Segment Start: STORED DATA
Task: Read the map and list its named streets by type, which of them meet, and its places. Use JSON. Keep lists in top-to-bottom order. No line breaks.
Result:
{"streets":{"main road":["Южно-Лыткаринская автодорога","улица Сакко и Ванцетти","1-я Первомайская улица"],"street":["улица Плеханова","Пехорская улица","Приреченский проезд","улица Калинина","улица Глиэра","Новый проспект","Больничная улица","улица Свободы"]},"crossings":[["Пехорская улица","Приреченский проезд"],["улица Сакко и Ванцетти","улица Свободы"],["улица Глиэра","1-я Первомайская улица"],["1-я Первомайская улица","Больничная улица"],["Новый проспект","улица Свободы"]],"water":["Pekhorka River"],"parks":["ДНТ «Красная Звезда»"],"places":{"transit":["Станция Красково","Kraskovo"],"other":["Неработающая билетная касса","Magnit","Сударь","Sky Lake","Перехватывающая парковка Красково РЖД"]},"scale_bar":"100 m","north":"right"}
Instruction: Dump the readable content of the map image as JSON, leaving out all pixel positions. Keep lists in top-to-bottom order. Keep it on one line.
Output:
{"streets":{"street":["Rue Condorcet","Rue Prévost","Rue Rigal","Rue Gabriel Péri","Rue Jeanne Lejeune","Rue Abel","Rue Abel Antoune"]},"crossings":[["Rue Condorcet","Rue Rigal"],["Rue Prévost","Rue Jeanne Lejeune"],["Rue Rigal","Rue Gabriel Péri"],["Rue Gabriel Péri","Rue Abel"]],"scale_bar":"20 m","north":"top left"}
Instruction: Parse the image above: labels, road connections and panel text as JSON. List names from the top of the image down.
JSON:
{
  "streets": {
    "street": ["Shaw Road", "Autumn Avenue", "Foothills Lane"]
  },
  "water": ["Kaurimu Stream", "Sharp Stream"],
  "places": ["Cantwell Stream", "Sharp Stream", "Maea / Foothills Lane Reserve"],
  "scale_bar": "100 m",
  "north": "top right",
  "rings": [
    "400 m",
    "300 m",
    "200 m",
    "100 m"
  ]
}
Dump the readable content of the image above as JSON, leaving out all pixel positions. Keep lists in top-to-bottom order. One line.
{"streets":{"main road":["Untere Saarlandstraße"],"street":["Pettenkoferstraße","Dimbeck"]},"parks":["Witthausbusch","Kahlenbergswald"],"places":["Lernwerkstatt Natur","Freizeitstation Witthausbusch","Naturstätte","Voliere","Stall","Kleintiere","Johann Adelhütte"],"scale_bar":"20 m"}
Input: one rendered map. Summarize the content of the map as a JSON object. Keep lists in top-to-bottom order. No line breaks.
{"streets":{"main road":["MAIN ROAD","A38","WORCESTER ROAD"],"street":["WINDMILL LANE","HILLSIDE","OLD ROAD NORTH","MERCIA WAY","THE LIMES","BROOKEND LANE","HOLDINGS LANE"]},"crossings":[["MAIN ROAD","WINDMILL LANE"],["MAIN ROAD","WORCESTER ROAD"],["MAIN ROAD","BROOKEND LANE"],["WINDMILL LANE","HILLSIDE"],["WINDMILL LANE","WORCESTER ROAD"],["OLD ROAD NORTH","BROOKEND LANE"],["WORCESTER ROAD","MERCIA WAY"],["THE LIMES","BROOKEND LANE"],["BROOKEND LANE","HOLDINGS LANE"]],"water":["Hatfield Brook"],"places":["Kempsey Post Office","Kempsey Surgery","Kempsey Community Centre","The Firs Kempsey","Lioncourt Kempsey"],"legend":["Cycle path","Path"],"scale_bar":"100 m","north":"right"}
Segment End: STORED DATA
▶ _TASK PROMPT_:
Start at the line containing "Instruction: Parse the" and transcribe through the end of the entries. Please keep both ends and add nothing.

▶ _RESULT FOR THIS EXERCISE_:
Instruction: Parse the image above: labels, road connections and panel text as JSON. List names from the top of the image down.
JSON:
{
  "streets": {
    "street": ["Shaw Road", "Autumn Avenue", "Foothills Lane"]
  },
  "water": ["Kaurimu Stream", "Sharp Stream"],
  "places": ["Cantwell Stream", "Sharp Stream", "Maea / Foothills Lane Reserve"],
  "scale_bar": "100 m",
  "north": "top right",
  "rings": [
    "400 m",
    "300 m",
    "200 m",
    "100 m"
  ]
}
Dump the readable content of the image above as JSON, leaving out all pixel positions. Keep lists in top-to-bottom order. One line.
{"streets":{"main road":["Untere Saarlandstraße"],"street":["Pettenkoferstraße","Dimbeck"]},"parks":["Witthausbusch","Kahlenbergswald"],"places":["Lernwerkstatt Natur","Freizeitstation Witthausbusch","Naturstätte","Voliere","Stall","Kleintiere","Johann Adelhütte"],"scale_bar":"20 m"}
Input: one rendered map. Summarize the content of the map as a JSON object. Keep lists in top-to-bottom order. No line breaks.
{"streets":{"main road":["MAIN ROAD","A38","WORCESTER ROAD"],"street":["WINDMILL LANE","HILLSIDE","OLD ROAD NORTH","MERCIA WAY","THE LIMES","BROOKEND LANE","HOLDINGS LANE"]},"crossings":[["MAIN ROAD","WINDMILL LANE"],["MAIN ROAD","WORCESTER ROAD"],["MAIN ROAD","BROOKEND LANE"],["WINDMILL LANE","HILLSIDE"],["WINDMILL LANE","WORCESTER ROAD"],["OLD ROAD NORTH","BROOKEND LANE"],["WORCESTER ROAD","MERCIA WAY"],["THE LIMES","BROOKEND LANE"],["BROOKEND LANE","HOLDINGS LANE"]],"water":["Hatfield Brook"],"places":["Kempsey Post Office","Kempsey Surgery","Kempsey Community Centre","The Firs Kempsey","Lioncourt Kempsey"],"legend":["Cycle path","Path"],"scale_bar":"100 m","north":"right"}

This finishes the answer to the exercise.